Task goal => Write out, word for word, the stretch of the joke list from "- Anything you" through "don’t please you.".

Page excerpt =>
%%

Excuses for getting out of a
date:
- I have to worm my dog
- I really do need to spend more time with my blender
- The man on the TV told me to stay tuned
- I’m teaching my ferret to yodel
- I have to check the use-by dates on all my dairy
products
- I’m going to count all the bristles on my toothbrush
- The Pope might stop by
- I promised to help a friend fold road maps
- I just picked up a book on the History of Superglue,
and I just can’t put it down
- There are important world issues that need worrying
about
- None of my socks match
- My favorite commercial might be on TV tonight
- I have to study for my blood test
- My palm reader advised against it
A Few Things Guys Wished
Girls Knew
- If you think you look fat, then you probably are fat.
Don’t ask us.
- The whole toilet seat thing. Not that big an issue. If
it’s up, put it down.
- Sometimes we’re not thinking about you. Live with it.
- Anything you wear is fine – really. Please do not ask
us repeatedly.
- Women who wear Wonderbras, push up bras, or low-cut
tops, should not complain about the attention that their breasts receive
- You have too many shoes
- Subtle hints don’t work with us. If you want something,
ask.
- If something we’ve said can be taken one of two ways,
and one of those ways makes you sad and angry, we meant the other one
- Don’t cut your hair. Don’t cut your hair ever. It
causes arguments if our comments don’t please you.

%%

Record extracts =>
%%

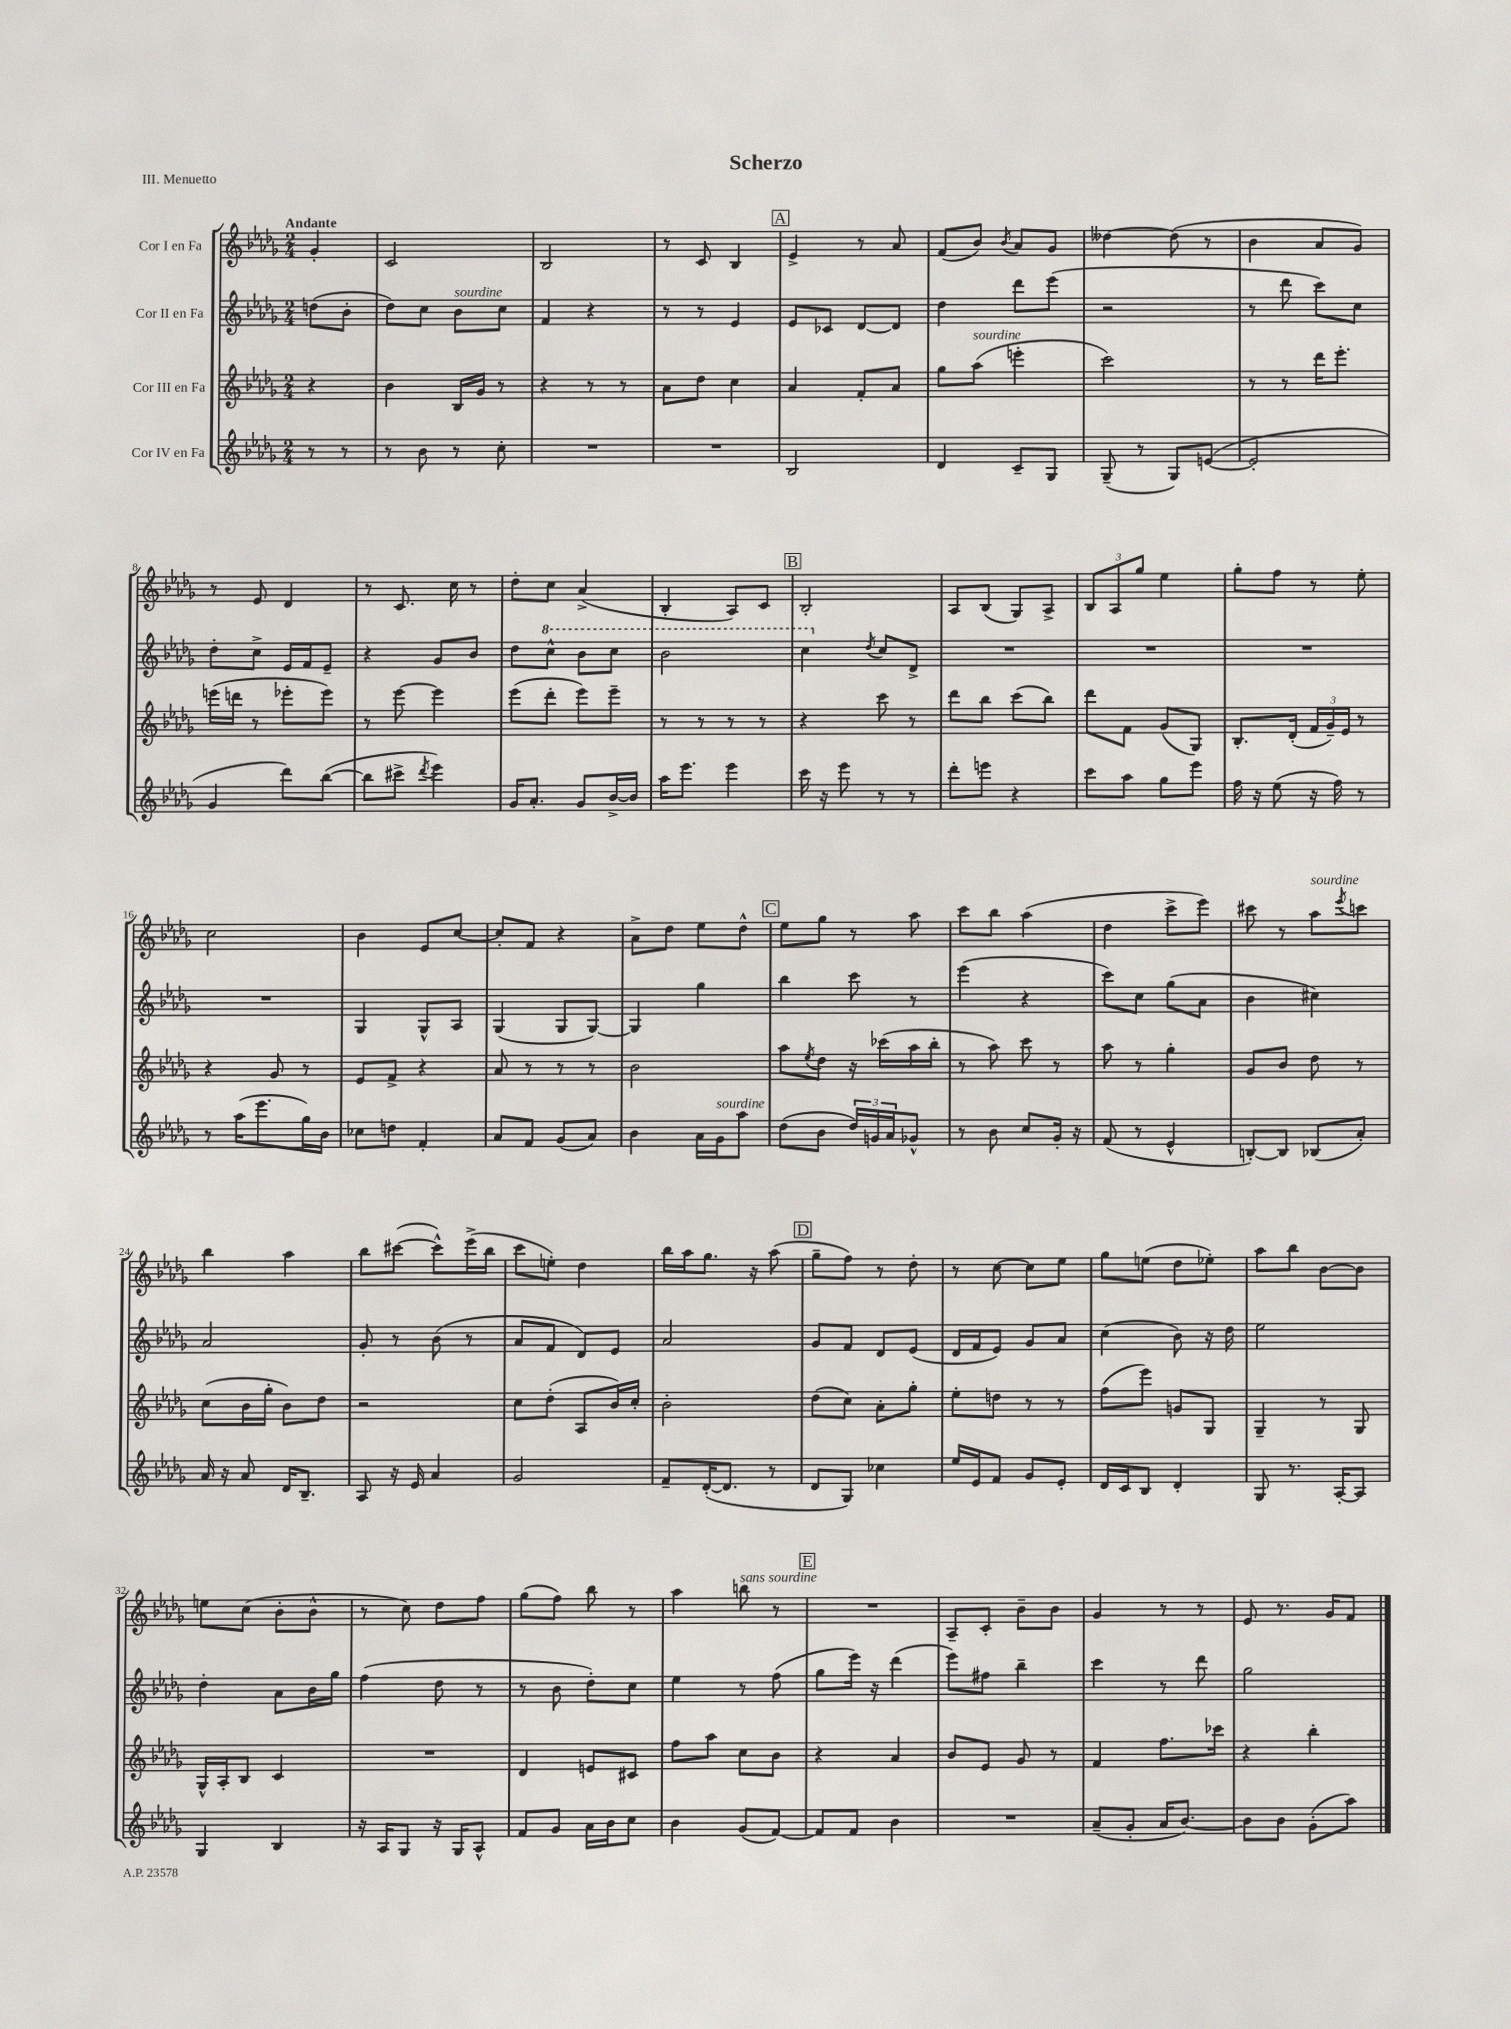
\header { title = "Scherzo" piece = "III. Menuetto" }
<<
\new StaffGroup <<
\new Staff = "s0" \with { instrumentName = "Cor I en Fa" } {
    \clef treble \key des \major \numericTimeSignature \time 2/4 \partial 4 \tempo "Andante"
    ges'4-. |
    c'2 |
    bes2 |
    r8 c'8 bes4 |
    \mark \markup { \box "A" } ees'4-> r8 aes'8 |
    f'8( bes'8) \acciaccatura { bes'8 } aes'8 ges'8 |
    deses''4~ deses''8( r8 |
    bes'4 aes'8 ges'8) |
    r8 ees'8 des'4 |
    r8 c'8. c''16 r8 |
    des''8-. c''8 aes'4->( |
    bes4-. aes8) c'8 |
    \mark \markup { \box "B" } bes2-. |
    aes8 bes8( ges8) aes8-> |
    \tuplet 3/2 { bes8 aes8 ges''8 } ees''4 |
    ges''8-. f''8 r8 ees''8-. |
    c''2 |
    bes'4 ees'8 c''8~ |
    c''8-. f'8 r4 |
    aes'8-> des''8 ees''8 des''8-^ |
    \mark \markup { \box "C" } ees''8 ges''8 r8 aes''8 |
    c'''8 bes''8 aes''4( |
    des''4 c'''8-> ees'''8) |
    cis'''8 r8 aes''8^\markup { \italic "sourdine" } \acciaccatura { ees'''8 } c'''8 |
    bes''4 aes''4 |
    bes''8 cis'''8~( cis'''8-^) ees'''16->( bes''16 |
    c'''8 e''8-.) des''4 |
    bes''16 aes''16 ges''8. r16 aes''8( |
    \mark \markup { \box "D" } ges''8-- f''8) r8 des''8-. |
    r8 c''8~ c''8 ees''8 |
    ges''8 e''8( des''8 ees''8-.) |
    aes''8 bes''8 bes'8~ bes'8 |
    e''8 c''8( bes'8-. bes'8-^ |
    r8 c''8) des''8 f''8 |
    ges''8( f''8) bes''8 r8 |
    aes''4 b''8^\markup { \italic "sans sourdine" } r8 |
    \mark \markup { \box "E" } R2 |
    aes8-- c'8-. bes'8-- bes'8 |
    ges'4 r8 r8 |
    ees'8 r8. ges'16 f'8 \bar "|." |
}
\new Staff = "s1" \with { instrumentName = "Cor II en Fa" } {
    \clef treble \key des \major \numericTimeSignature \time 2/4 \partial 4
    d''8( bes'8-. |
    des''8) c''8 bes'8^\markup { \italic "sourdine" } c''8 |
    f'4 r4 |
    r8 r8 ees'4 |
    \mark \markup { \box "A" } ees'8 ces'8 des'8~ des'8 |
    des''4 des'''8 ees'''8( |
    r2 |
    r8 des'''8 c'''8) c''8 |
    des''8-. c''8-> ees'16 f'16 ees'8-- |
    r4 ges'8 bes'8 |
    des''8 \ottava #1 c'''8-^ bes''8 c'''8 |
    bes''2 |
    \mark \markup { \box "B" } c'''4 \ottava #0 \acciaccatura { des''8 } c''8 des'8-> |
    R2 |
    R2 |
    R2 |
    R2 |
    ges4 ges8-^ aes8 |
    ges4( ges8 ges8~) |
    ges4 ges''4 |
    \mark \markup { \box "C" } bes''4 c'''8 r8 |
    ees'''4( r4 |
    c'''8) c''8 ges''8( aes'8 |
    bes'4 cis''4) |
    aes'2 |
    ges'8-. r8 bes'8( r8 |
    aes'8 f'8 des'8) ees'8 |
    aes'2 |
    \mark \markup { \box "D" } ges'8 f'8 des'8 ees'8( |
    des'16 f'16 ees'8) ges'8 aes'8 |
    c''4( bes'8) r16 des''16 |
    ees''2 |
    des''4-. aes'8 bes'16 ges''16 |
    f''4( des''8 r8 |
    r8 bes'8 des''8-.) c''8 |
    ees''4 r8 f''8( |
    \mark \markup { \box "E" } ges''8 ees'''16) r16 des'''4( |
    ees'''8) fis''8 bes''4-- |
    c'''4 r8 des'''8 |
    ges''2 \bar "|." |
}
\new Staff = "s2" \with { instrumentName = "Cor III en Fa" } {
    \clef treble \key des \major \numericTimeSignature \time 2/4 \partial 4
    r4 |
    bes'4 bes16 ges'16 r8 |
    r4 r8 r8 |
    aes'8 des''8 c''4 |
    \mark \markup { \box "A" } aes'4 f'8-. aes'8 |
    ges''8 aes''8^\markup { \italic "sourdine" }( e'''4-. |
    c'''2) |
    r8 r8 des'''16 ees'''8.-. |
    e'''16( d'''16 r8 ees'''8-. ees'''8) |
    r8 ees'''8~ ees'''4 |
    ees'''8( des'''8-. ees'''8) ees'''8-- |
    r8 r8 r8 r8 |
    \mark \markup { \box "B" } r4 c'''8 r8 |
    des'''8 bes''8 c'''8( bes''8) |
    des'''8 f'8 ges'8( ges8) |
    bes8.-. des'16-.( \tuplet 3/2 { f'16 ges'16--) ees'16 } r8 |
    r4 ges'8 r8 |
    ees'8 f'8-> r4 |
    aes'8 r8 r8 r8 |
    bes'2 |
    \mark \markup { \box "C" } aes''8 \acciaccatura { ees''8 } des''8 r16 ces'''16( aes''16 bes''16-. |
    r8 aes''8) c'''8 r8 |
    aes''8 r8 ges''4-. |
    ges'8 bes'8 des''8 r8 |
    c''8( bes'16 ges''16-. bes'8) des''8 |
    r2 |
    c''8 des''8-.( aes8 bes'16) c''16-. |
    bes'2-. |
    \mark \markup { \box "D" } des''8( c''8) aes'8-. ges''8-. |
    ees''8-. d''8 r8 r8 |
    f''8( ees'''8) g'8 ges8 |
    ges4-- r8 ges8 |
    ges16-^ aes16-. bes8 c'4 |
    R2 |
    des'4 e'8 cis'8 |
    f''8 aes''8 c''8 bes'8 |
    \mark \markup { \box "E" } r4 aes'4 |
    bes'8 ees'8 ges'8 r8 |
    f'4 f''8. ces'''16 |
    r4 bes''4-. \bar "|." |
}
\new Staff = "s3" \with { instrumentName = "Cor IV en Fa" } {
    \clef treble \key des \major \numericTimeSignature \time 2/4 \partial 4
    r8 r8 |
    r8 bes'8 r8 c''8-. |
    R2 |
    R2 |
    \mark \markup { \box "A" } bes2 |
    des'4 c'8-- ges8 |
    ges8--( r8 ges8) e'8~( |
    e'2-. |
    ges'4 des'''8) bes''8~( |
    bes''8 cis'''8-> \acciaccatura { des'''8 } ees'''4) |
    ges'16 aes'8.-. ges'8 bes'16~-> bes'16 |
    aes''16 ees'''8. ees'''4 |
    \mark \markup { \box "B" } c'''16 r16 ees'''8 r8 r8 |
    des'''8-. e'''8 r4 |
    c'''8 aes''8 ges''8 ees'''8 |
    f''16 r16 ees''8( r16 f''16) r8 |
    r8 aes''16( ees'''8. ges''16) bes'16 |
    ces''8 d''8 f'4-. |
    aes'8 f'8 ges'8( aes'8) |
    bes'4 aes'16 ges'16^\markup { \italic "sourdine" } aes''8 |
    \mark \markup { \box "C" } des''8( bes'8 \tuplet 3/2 { des''16) g'16 aes'16 } ges'8-^ |
    r8 bes'8 c''8 ges'16-. r16 |
    f'8( r8 ees'4-^ |
    b8~-.) b8 bes8( aes'8-.) |
    aes'16 r16 aes'8 des'16 bes8.-- |
    aes8 r16 ees'16 aes'4 |
    ges'2 |
    f'8-- des'16~-.( des'8. r8 |
    \mark \markup { \box "D" } des'8 ges8) ces''4 |
    ees''16 ees'16 f'8 ges'8 ees'8-. |
    des'16 c'16 bes8 des'4-. |
    ges8 r8. aes16~-. aes8 |
    ges4 bes4 |
    r16 aes16 ges8 r16 ges16 aes8-^ |
    f'8 ges'8 aes'16 bes'16 c''8 |
    bes'4 ges'8( f'8~) |
    \mark \markup { \box "E" } f'8 f'8 bes'4 |
    R2 |
    aes'8--( ges'8-. aes'16 bes'8.~) |
    bes'8 bes'8 ges'8-.( aes''8) \bar "|." |
}
>>
>>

%%

Output of the exercise =>
- Anything you wear is fine – really. Please do not ask
us repeatedly.
- Women who wear Wonderbras, push up bras, or low-cut
tops, should not complain about the attention that their breasts receive
- You have too many shoes
- Subtle hints don’t work with us. If you want something,
ask.
- If something we’ve said can be taken one of two ways,
and one of those ways makes you sad and angry, we meant the other one
- Don’t cut your hair. Don’t cut your hair ever. It
causes arguments if our comments don’t please you.